Far from being a step toward socialism, as its hysterical detractors claim, what happened yesterday was historic and hard-fought and every bit as American as baseball and apple pie.
Students of history know that the health care act has echoes in the human rights campaign of The Rev. Martin Luther King Jr. When he was murdered, King was in act of transitioning the civil rights movement against segregation into the broader “Poor People’s Campaign.” That movement called for an “economic bill of rights” for the poor that included governmental commitments to employment, housing and health care.
Movement marcher John Lewis was central to MLK’s movement then as an organizer and he was central again 40 years later, as a senior congressman from Georgia overseeing the campaign for health care coverage in Congress.
Last week, in an outrageous twist of events, Lewis was targeted on Capitol Hill by anti health care protestors who spit on him and called him a “nigger.” Some things haven’t moved very far in 40 years, I guess.
(You know what they say about those who ignore history.)
Inevitably, the “Party of No” continues to portray the health care reform bill in ridiculous and overblown terms. Horriffically ugly and inaccurate demonstrations marked the discussion of the bill, with protesters likening Obama to Hitler and Stalin – and Republican officeholders not doing much to tamp them down.

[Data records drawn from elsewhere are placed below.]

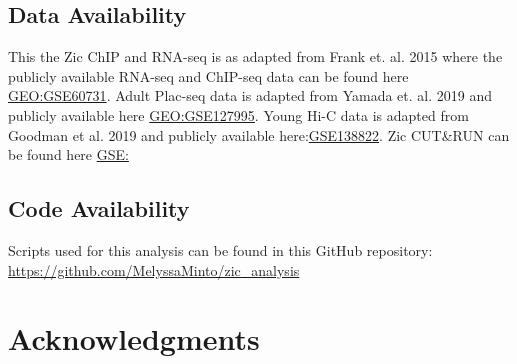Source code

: \documentclass[fleqn,10pt]{wlscirep}
\begin{document}
\subsection*{Data Availability}
This the Zic ChIP and RNA-seq is as adapted from Frank et. al. 2015 \cite{Frank2015RegulationCerebellum} where the publicly available RNA-seq and ChIP-seq  data can be found here \href{https://www.ncbi.nlm.nih.gov/geo/query/acc.cgi?acc=GSE60731}{GEO:GSE60731}. Adult Plac-seq data is adapted from Yamada et. al. 2019 \cite{Yamada2019SensoryLearning} and publicly available here \href{https://www.ncbi.nlm.nih.gov/geo/query/acc.cgi?acc=GSE127995}{GEO:GSE127995}. Young Hi-C data is adapted from Goodman et al. 2019 \cite{Goodman2020TheBrain} and publicly available here:\href{https://www.ncbi.nlm.nih.gov/geo/query/acc.cgi?acc=GSE138822}{GSE138822}. Zic CUT\&RUN can be found here \href{}{GSE:}

\subsection*{Code Availability}
Scripts used for this analysis can be found in this GitHub repository: \href{https://github.com/MelyssaMinto/zic_analysis}{https://github.com/MelyssaMinto/zic_analysis}

\section*{Acknowledgments}

\clearpage

\clearpage


\beginsupplement
\end{document}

Ironically, the odd bedfellows who oppose health care include both those within the insurance industry who have benefitted hugely from the current, bloated American corporate system – and those with virtually nothing who have been victimized by the same system but fail to see the connection.
At Clearly New Mexico, we believe that universal health care for all is a basic human right deeply rooted in the history and promise of America – and we are gratified to see the bill yesterday as being a huge step toward that worthy goal.